As for the decision to bar the police from working with Palantir to automate intelligence analysis in criminal investigations, Met Commissioner Sir Mark Rowley has been clear that the force will no longer be able to avoid the planned job cuts for front line police: ‘I’ve had to reduce by 3,300 people in the last three years. We’ve got to reduce by another 1,150 this year ahead. We were going to be using technology as a big part of that to automate some of our bureaucratic processes, so the cuts we make would not affect front-line policing.
‘Also that technology would have given faster analytics to help officers investigating crime, so we could do better on the streets, as well as saving money… So we’re going to be reducing front-line services and officers won’t, in the near future, be getting the sophisticated technologies to help them fight crime we hoped for.’
Given the huge and obvious benefits Palantir brings, you will doubtless wonder what lies behind this hatred of the company. One of the company’s most vociferous critics is – of course he is – Zack Polanski, the leader of the Greens. Polanski complains that Palantir’s CEO in Europe ‘insists on wearing a black shirt every time he is on TV’ – presumably a dig at Louis Mosley’s grandfather, Oswald. But for most of Palantir’s enemies, it is not its CEO’s choice of clothing which is the real problem but something far more insidious – and increasingly common. It is that Palantir has contracts in Israel, including one with its Ministry of Defence.

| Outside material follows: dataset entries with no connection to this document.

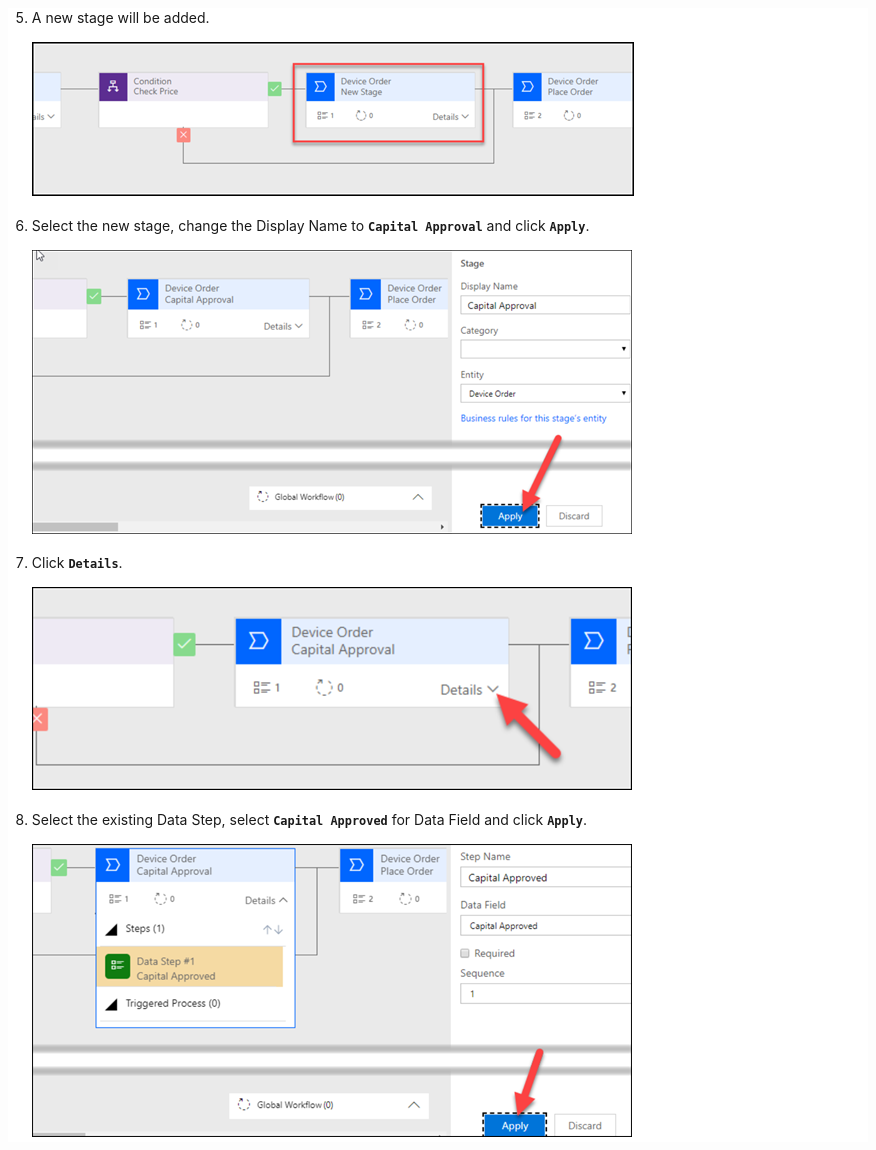 5. A new stage will be added.<br/>
 
   <img src="images/image49.png"/><br/>
   
6. Select the new stage, change the Display Name to **`Capital Approval`** and click **`Apply`**.<br/>

   <img src="images/image50.png"/><br/>
   
7. Click **`Details`**.<br/>
  
   <img src="images/image51.png"/><br/>
   
8. Select the existing Data Step, select **`Capital Approved`** for Data Field and click **`Apply`**.<br/>
 
   <img src="images/image52.png"/><br/>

The fact that this is a minuscule proportion of Palantir’s business (reported to be in the low tens of millions of dollars a year, compared with Palantir’s overall worldwide revenue of billions of dollars) and barely even makes it a significant defence supplier to Israel is irrelevant. Palantir is involved in Israel and, as such, is toxic to a mindset that increasingly dominates the Left.
Deal with Palantir and we infect ourselves with the Jewish state. Expunge Palantir from our island and we start the process of expunging the Jewish state. As for cancer victims and patients waiting for an operation or diagnosis – or the victims of crime… so what? The fight against Israel is all that matters.